NEW YORK – A government report showing solid economic growth and a mixed bag of corporate earnings sent U.S. stocks sideways in midday trading Friday on Wall Street.
Stocks are on pace to finish the week slightly higher after investors weighed contrasting earnings results. U.S. companies are about a third of the way through their latest round of quarterly reports. So far they’ve avoided analysts’ most dire predictions for a severe contraction.
Amazon and Ford led their respective sectors broadly higher as investors applauded solid financial results. But Intel’s weak forecast sent shares of chipmakers lower, while Exxon led a decline in energy stocks. Both Intel and Exxon contributed to a slide in the Dow Jones Industrial Average.
The Commerce Department’s latest economic growth report is helping to stabilize the broader market. The U.S. economy grew at a 3.2% annual pace in the first quarter. That marks a surge from the previous quarter and it blows away Wall Street forecasts. The report helped push bond prices higher, a sign that investors are taking a more cautious approach. The yield on the 10-year Treasury fell to 2.49%.
Earlier this week the benchmark S&P 500 index hit an all-time high, as investors grew more confident in economic growth and corporate earnings. The broad index is up more than 16% for the year.

(Dataset records)
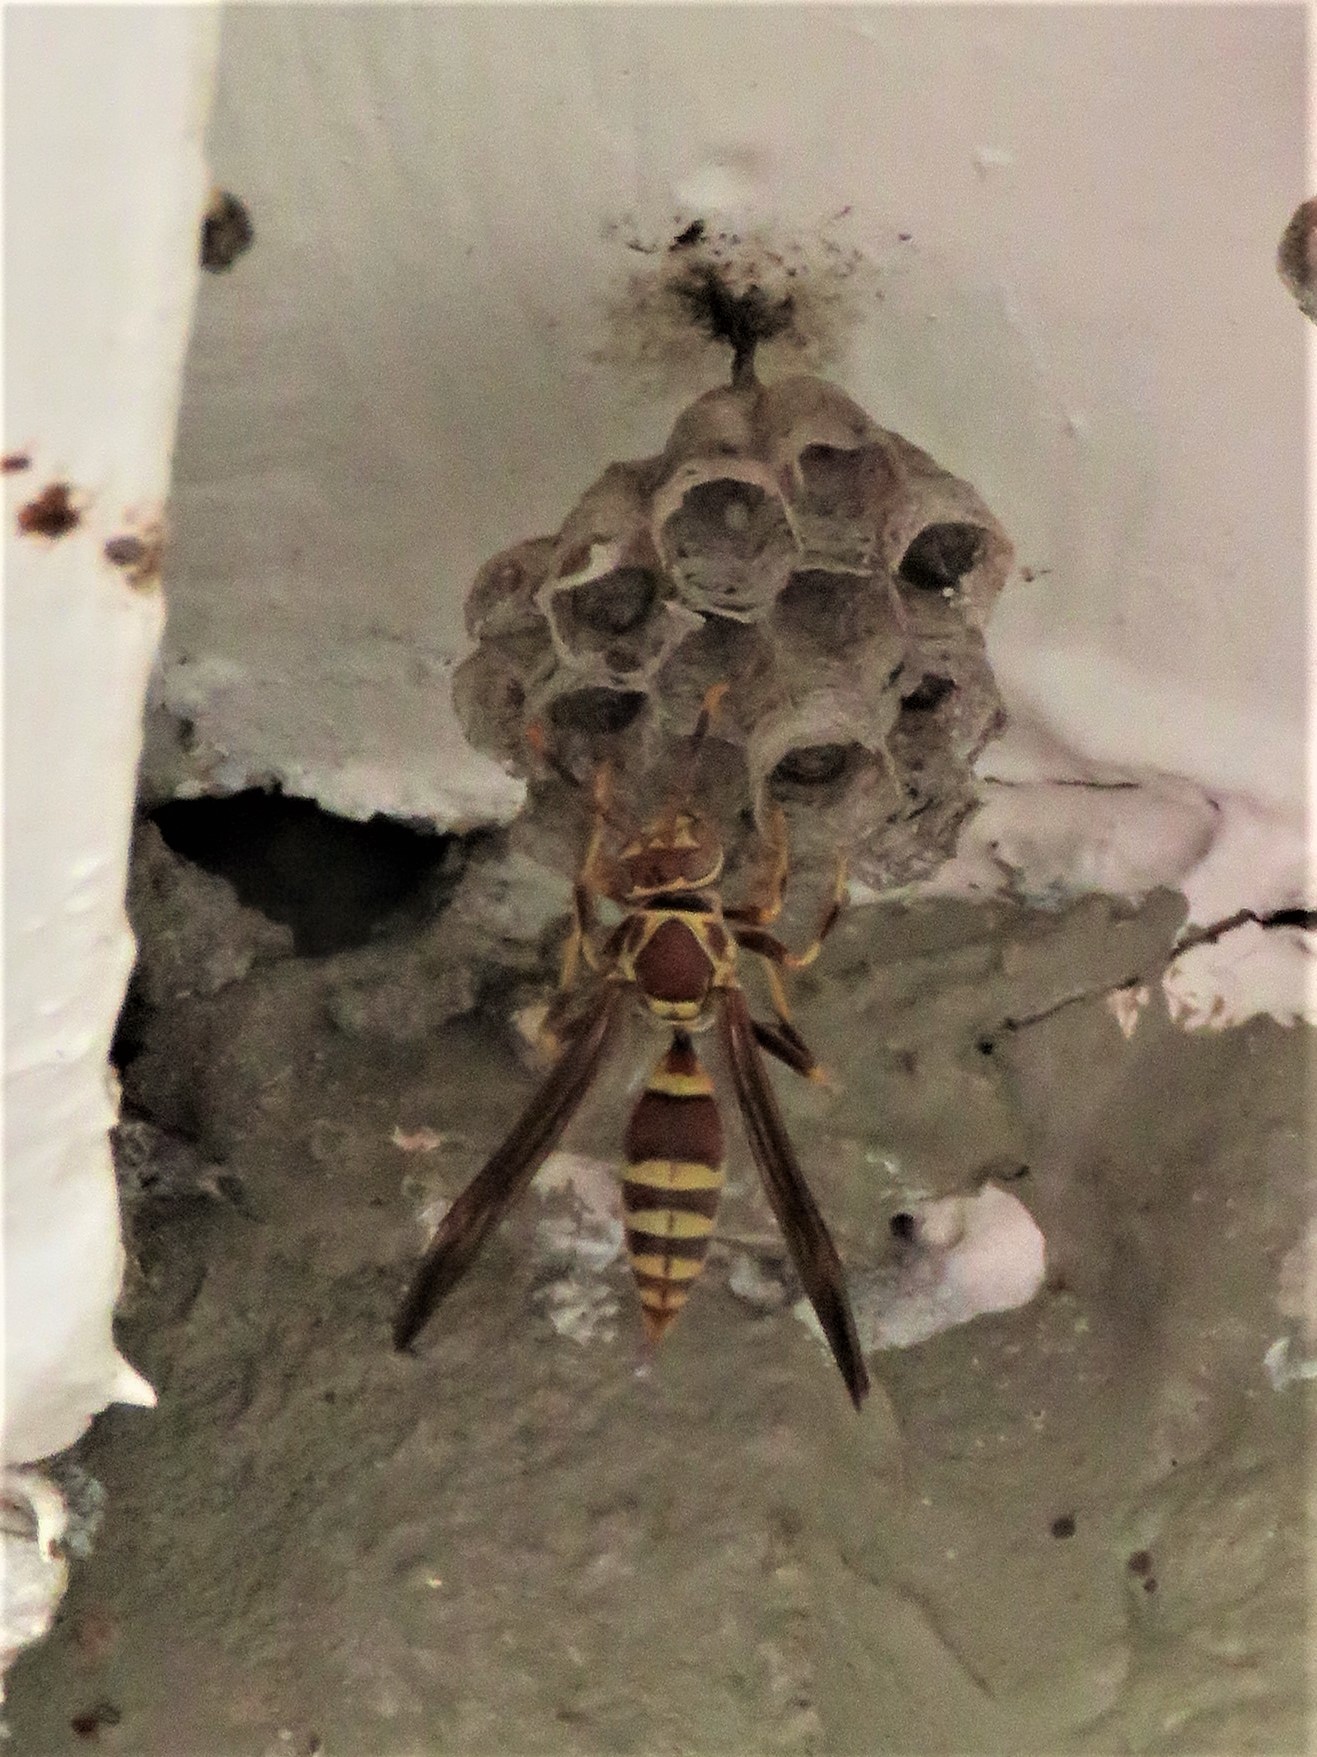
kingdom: Animalia
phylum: Arthropoda
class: Insecta
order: Hymenoptera
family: Eumenidae
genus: Polistes
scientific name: Polistes exclamans
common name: Paper wasp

## Set of tasks
1 - Answer the following from the Wall Street trading report:
(a) At what annual pace did the U.S. economy grow in the first quarter?
(b) Which two companies led their respective sectors higher?
(c) By how much is the S&P 500 up for the year?
2 - Revise the Wall Street trading report between "NEW YORK – A" and "a severe contraction.", inclusive, replacing "Friday" with "Thursday".
3 - Proceed with the Wall Street trading report, picking up after its last sentence.

## Answers to the problems
1 -
(a) 3.2%
(b) Amazon and Ford
(c) More than 16%

2 -
NEW YORK – A government report showing solid economic growth and a mixed bag of corporate earnings sent U.S. stocks sideways in midday trading Thursday on Wall Street.
Stocks are on pace to finish the week slightly higher after investors weighed contrasting earnings results. U.S. companies are about a third of the way through their latest round of quarterly reports. So far they’ve avoided analysts’ most dire predictions for a severe contraction.

3 -
Wall Street has also been rewarding some technology companies since their highly anticipated stock market debuts. Pinterest and Zoom both went public earlier this month and are trading near their raised initial prices. Ride-hailing company Uber and messaging platform Slack are set to be the next technology companies to open up for public investment.
KEEPING SCORE: The S&P 500 rose 0.2% as of 12:20 a.m. The Dow Jones rose 0.1%, or 25 points, to 26,486. The Nasdaq composite fell 0.1%
ANALYSTS’ COMMENTS: Companies have mostly met profit forecasts for the first quarter, taking some pressure off the market.
“It’s marginally better than expected, so the market has rallied a bit,” said Andrew Slimmon, managing director and senior portfolio manager at Morgan Stanley Investment Management.
Meanwhile, investor fears of a potential recession have subsided since the year started, helping the market steadily recover from its fourth-quarter meltdown.
“With no recession, the market was due for a bounce back,” he said.
Slimmon warned that investors seem to be complacent with a less volatile market, which he said could be setting it up for a pullback.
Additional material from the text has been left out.